Inherent to the nature of surveys are several limitations we attribute to our work. We cannot provide a definite response rate, since email accounts might have been abandoned without being deleted in the directory. Assuming that no more than 30% of German anesthesiologists perform pediatric anesthesia, the authors believe that 1330 questionnaires reflect a meaningful responding collective of approximately 3000 anesthesiologists performing pediatric anesthesia in Germany. The detected completion rate of 62% was also satisfactory taking into account the elaborate questionnaire covering 33 items.

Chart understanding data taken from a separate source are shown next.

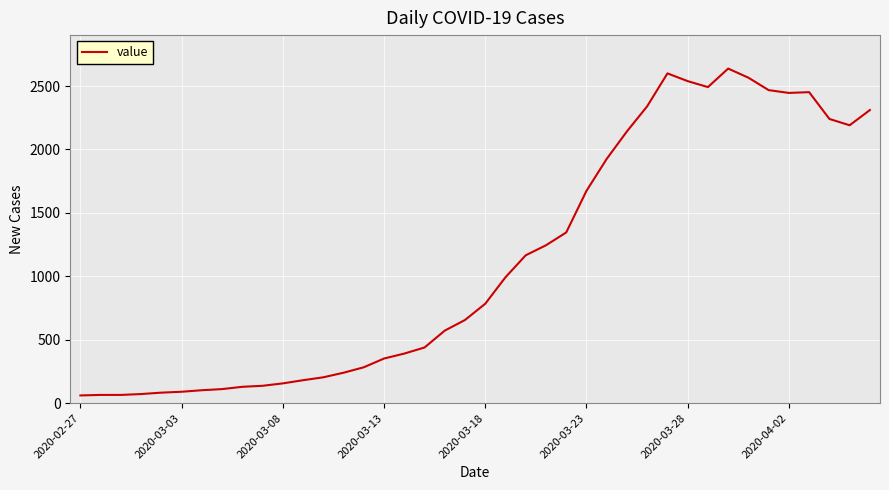

What is the minimum value shown in the chart?

61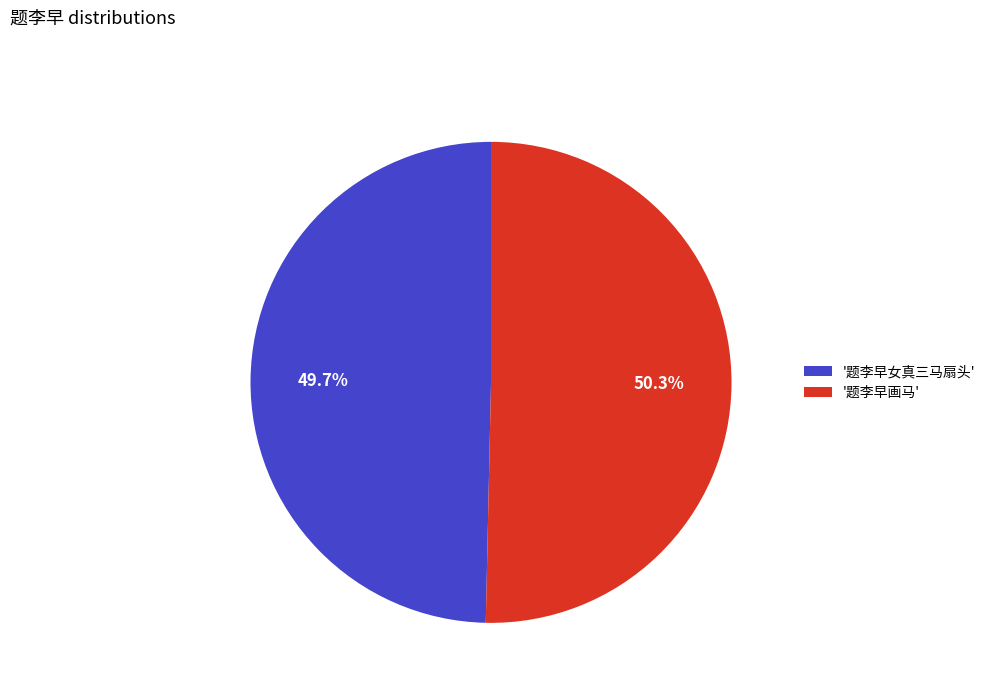

How many slices are in this pie chart?

2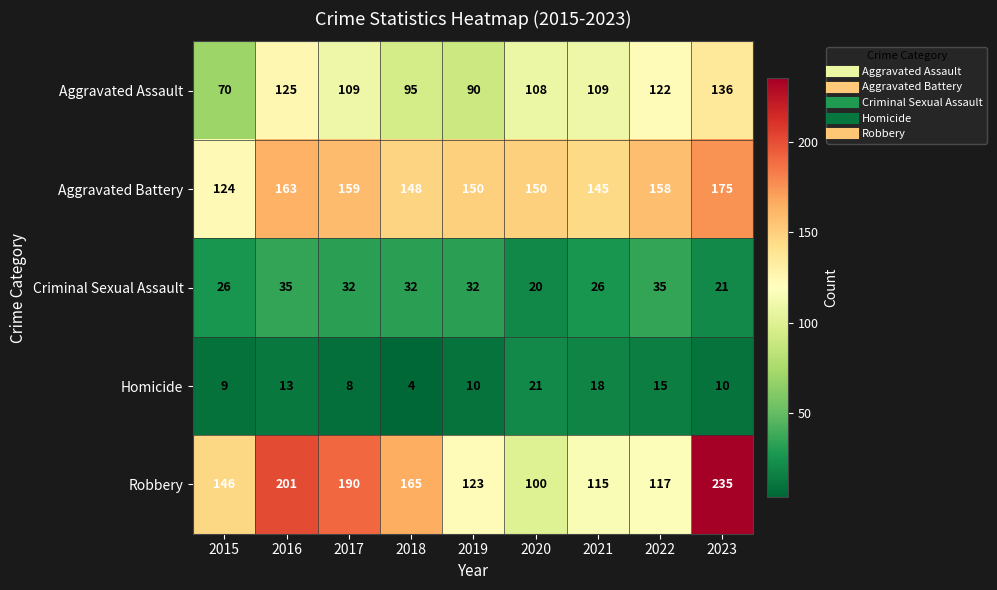

What is the difference between the maximum and minimum values in the Robbery series?

135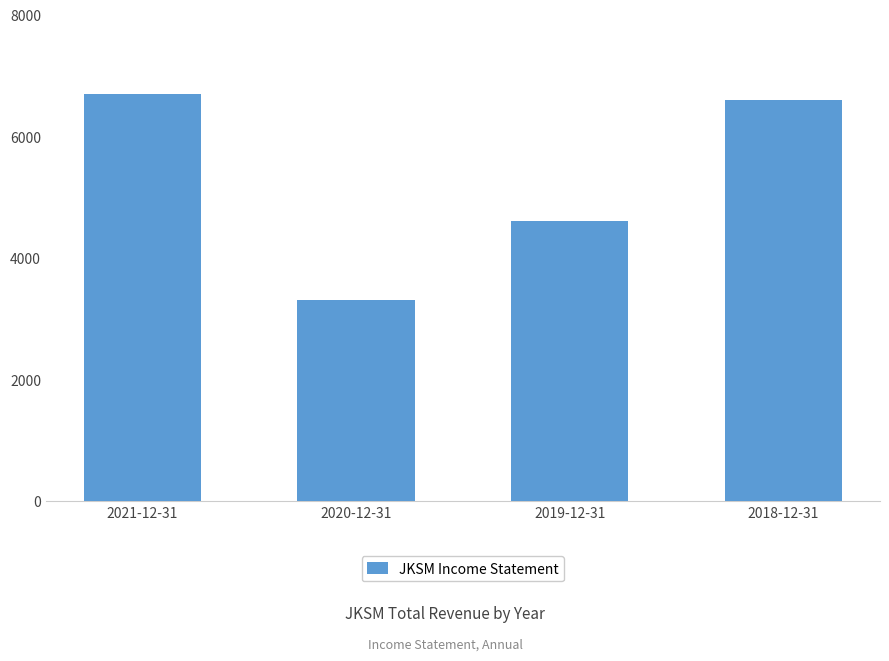

What is the value of the 4th bar from the left?

6600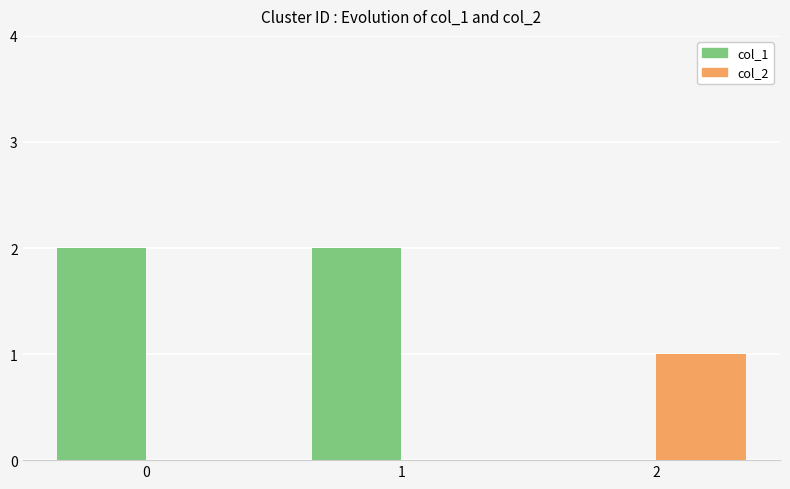

Reading right to left, what are all the values shown in this chart?

col_1: 2=0	1=2	0=2
col_2: 2=1	1=0	0=0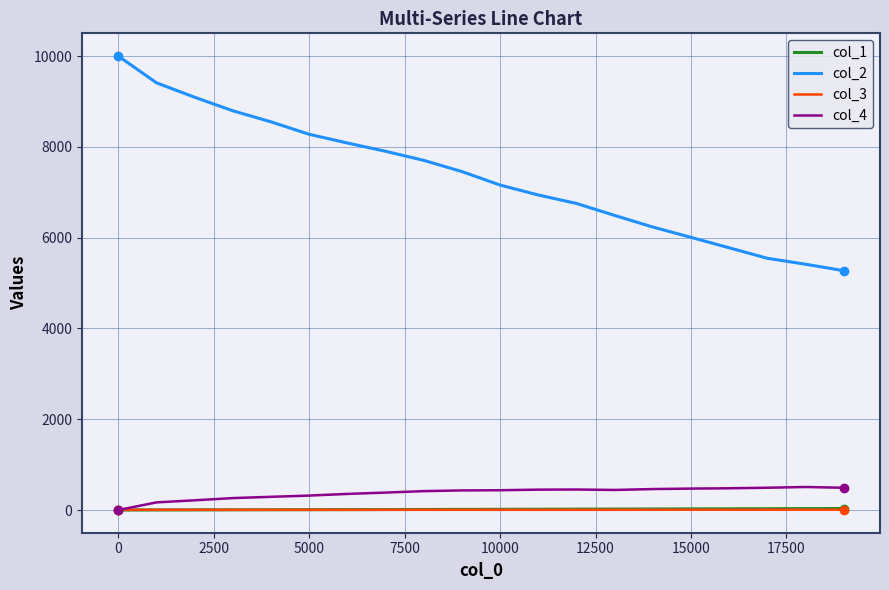

What is the maximum value for col_2?

10000.0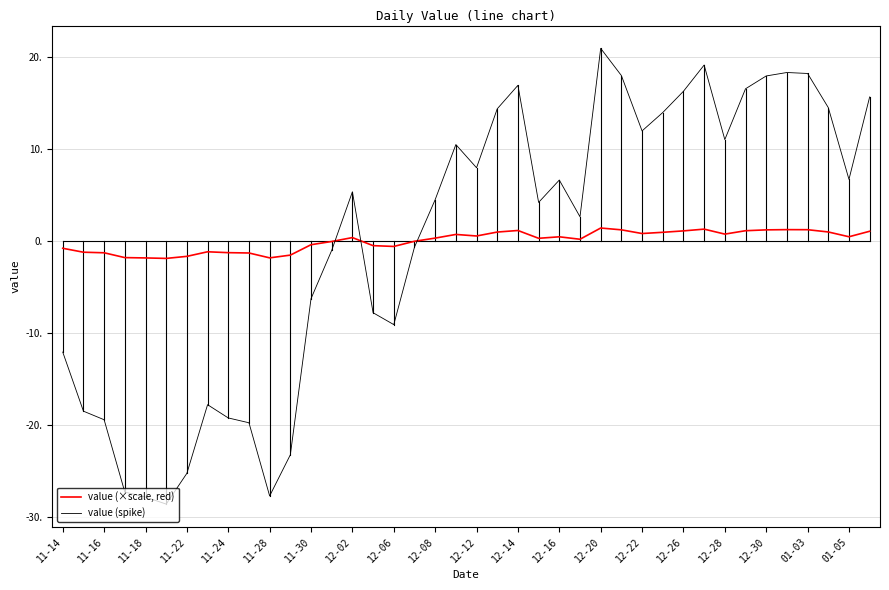

Rank the series by their maximum value, from lowest to highest.

value (×scale, red), value (spike)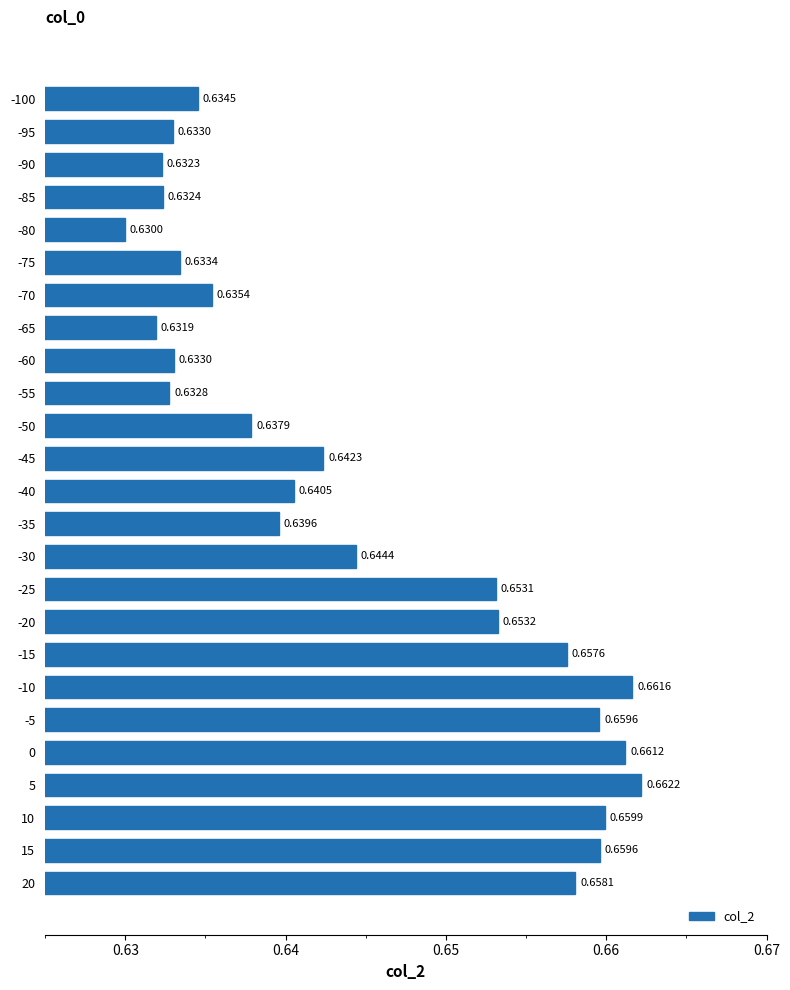

What is the sum of the values at -40 and -50?

1.3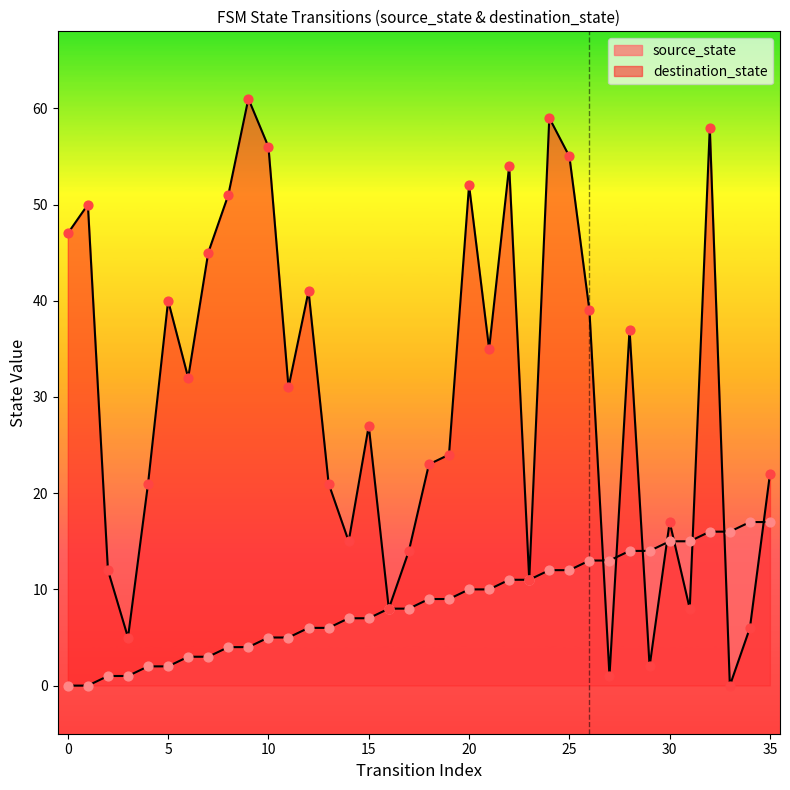

What are all the series names shown in the legend?

source_state, destination_state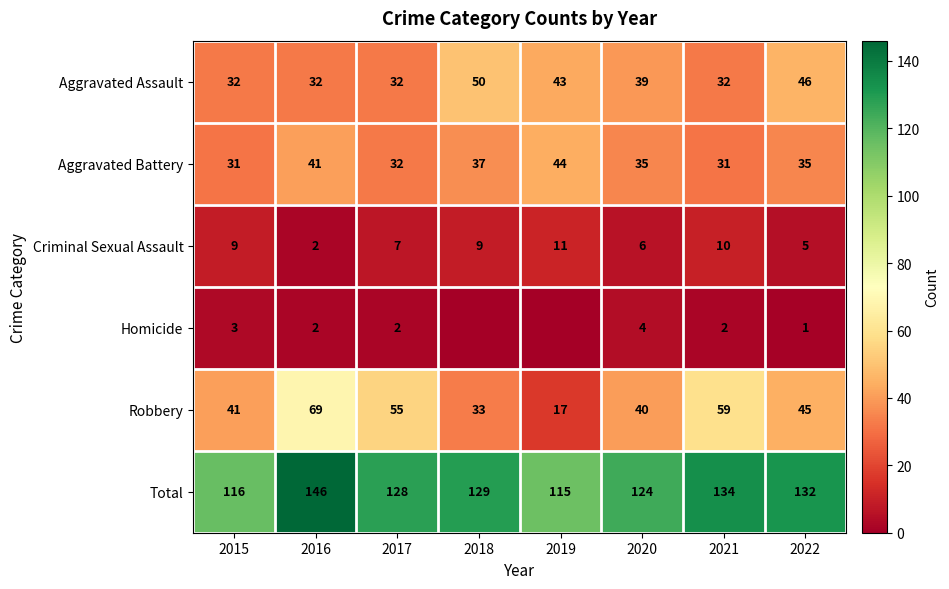

Rank the series at 2021 from lowest to highest value.

Homicide, Criminal Sexual Assault, Aggravated Battery, Aggravated Assault, Robbery, Total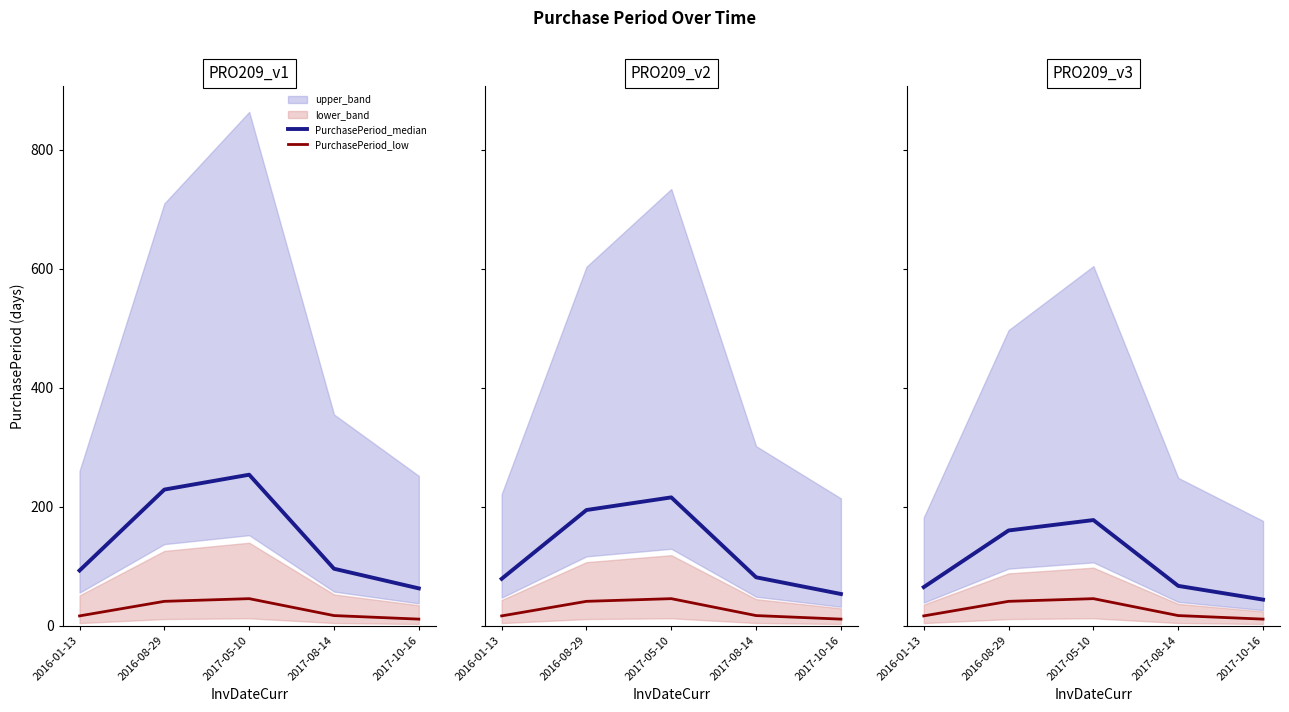

True or false: PurchasePeriod_low has a value of 16.7 at 2016-01-13.

True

A further limitation of our survey may be seen in the fact that only 5% of respondents apply a scale to identify and document postoperative ED. The low appliance has to be taken into account when discussing incidence of ED, length of ED, and therapy of ED in Germany since we cannot rule out that a clear discrimination between pain and ED has been warranted. However, even sophisticated scales such as the PAED scale have difficulties in discriminating between pain and true ED.

5 Conclusion

Propofol is the most important pharmacological option for intraoperative prevention and postoperative treatment of ED among German anesthesiologists. Other internationally accepted therapy options (e.g. dexmedetomidine, attendance, and waiting) are scarcely used. We see a need for further randomized controlled trials investigating treatment of ED in the PACU comparing the quality of propofol, dexmedetomidine, and ‘watchful waiting’ in reducing ED severity and duration in case of a clearly diagnosed ED (pain excluded) in children who are not at higher risk of self-injury.